Una siffatta facoltà del Consiglio di leva, dal cui esercizio dipenderebbe il promuovimento dell'azione penale, contrasterebbe, secondo l'assunto, con il principio di eguaglianza di tutti i cittadini dinanzi alla legge e con il principio dell'obbligatorietà dell'azione penale (artt. 3 e 112 della Costituzione).

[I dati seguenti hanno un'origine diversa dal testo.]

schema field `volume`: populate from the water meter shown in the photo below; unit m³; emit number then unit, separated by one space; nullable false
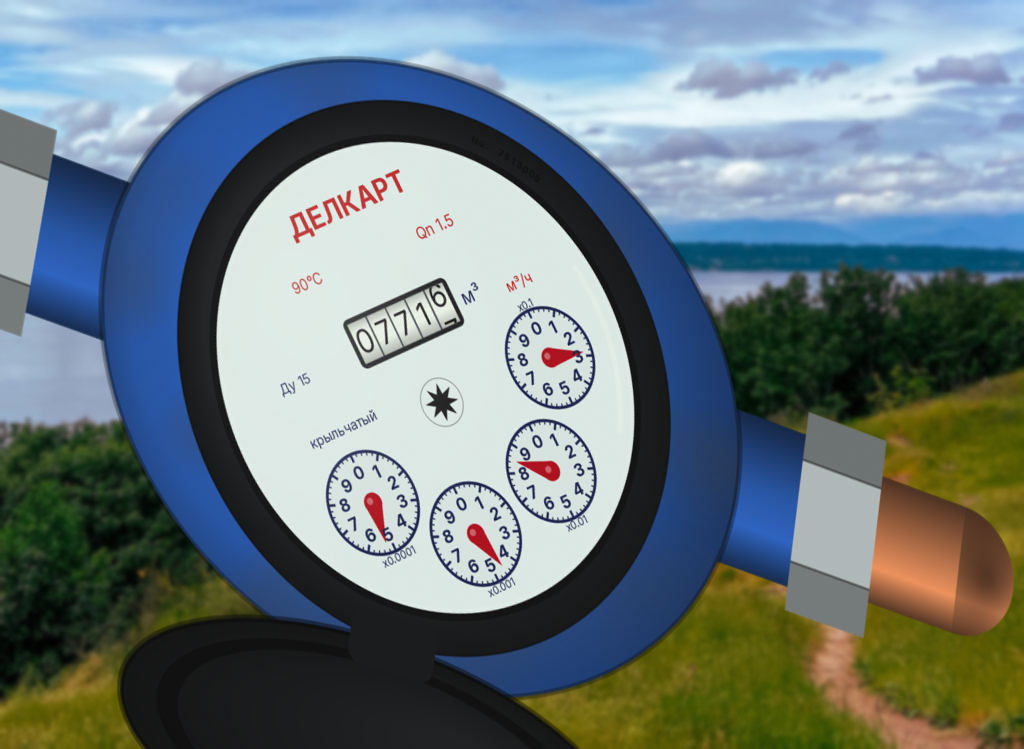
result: 7716.2845 m³
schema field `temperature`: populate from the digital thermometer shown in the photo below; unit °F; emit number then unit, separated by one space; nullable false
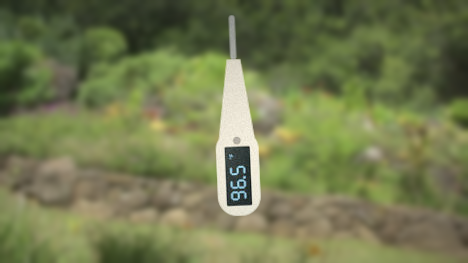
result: 96.5 °F
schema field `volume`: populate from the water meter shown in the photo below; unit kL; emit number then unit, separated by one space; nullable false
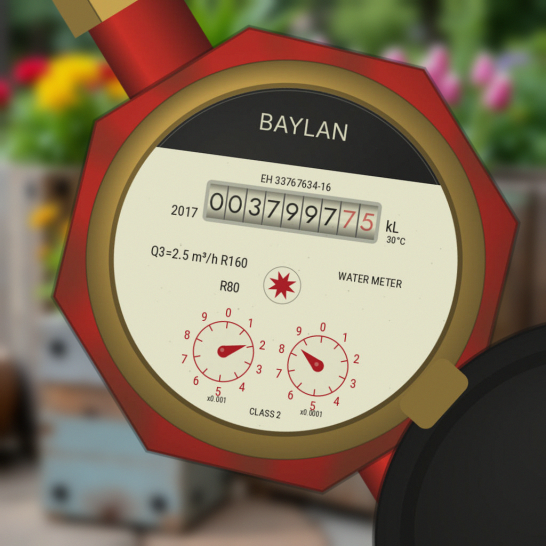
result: 37997.7518 kL
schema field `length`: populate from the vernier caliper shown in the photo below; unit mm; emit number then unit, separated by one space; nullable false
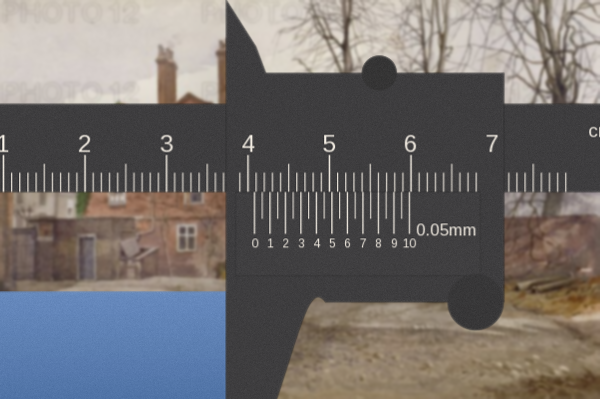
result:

Ma é palese la irrilevanza della questione, poiché, comunque la si dovesse decidere, nessuna conseguenza ne deriverebbe sul procedimento penale in corso nei confronti di chi sia imputato di renitenza alla leva per essere stato già denunciato come tale all'autorità giudiziaria. Ché anzi, perfino ove l'intera disciplina dei poteri dei Consigli di leva in ordine alla denuncia dei renitenti fosse, in ipotesi, dichiarata incostituzionale, non soltanto permarrebbe il reato, ma ne risulterebbe confermato e ne sarebbe reso ancor più rigoroso il dovere di rapporto, gravante sui Consigli di leva, come su ogni altro pubblico ufficiale, a norma dell'art. 2, secondo comma, del Codice di procedura penale.
PER QUESTI MOTIVI
LA CORTE COSTITUZIONALE
dichiara inammissibile la questione di legittimità costituzionale degli artt. 188, 189 e 191 del regio decreto 24 febbraio 1938, n. 329, testo unico sul reclutamento dell'esercito, sollevata dal pretore di Sassari con l'ordinanza di cui in epigrafe in riferimento agli artt. 3 e 112 della Costituzione.
Così deciso in Roma, nella sede della Corte costituzionale, Palazzo della Consulta, l'8 maggio 1969.
Aldo SANDULLI - Giuseppe BRANCA - Michele FRAGALI - Costantino MORTATI - Giuseppe CHIARELLI - Giuseppe VERZÌ - Giovanni BATTISTA BENEDETTI - Francesco PAOLO BONIFACIO - Luigi OGGIONI - Angelo DE MARCO - Ercole ROCCHETTI - Enzo CAPALOZZA - Vincenzo MICHELE TRIMARCHI - Vezio CRISAFULLI
Depositata in cancelleria il 14 maggio 1969.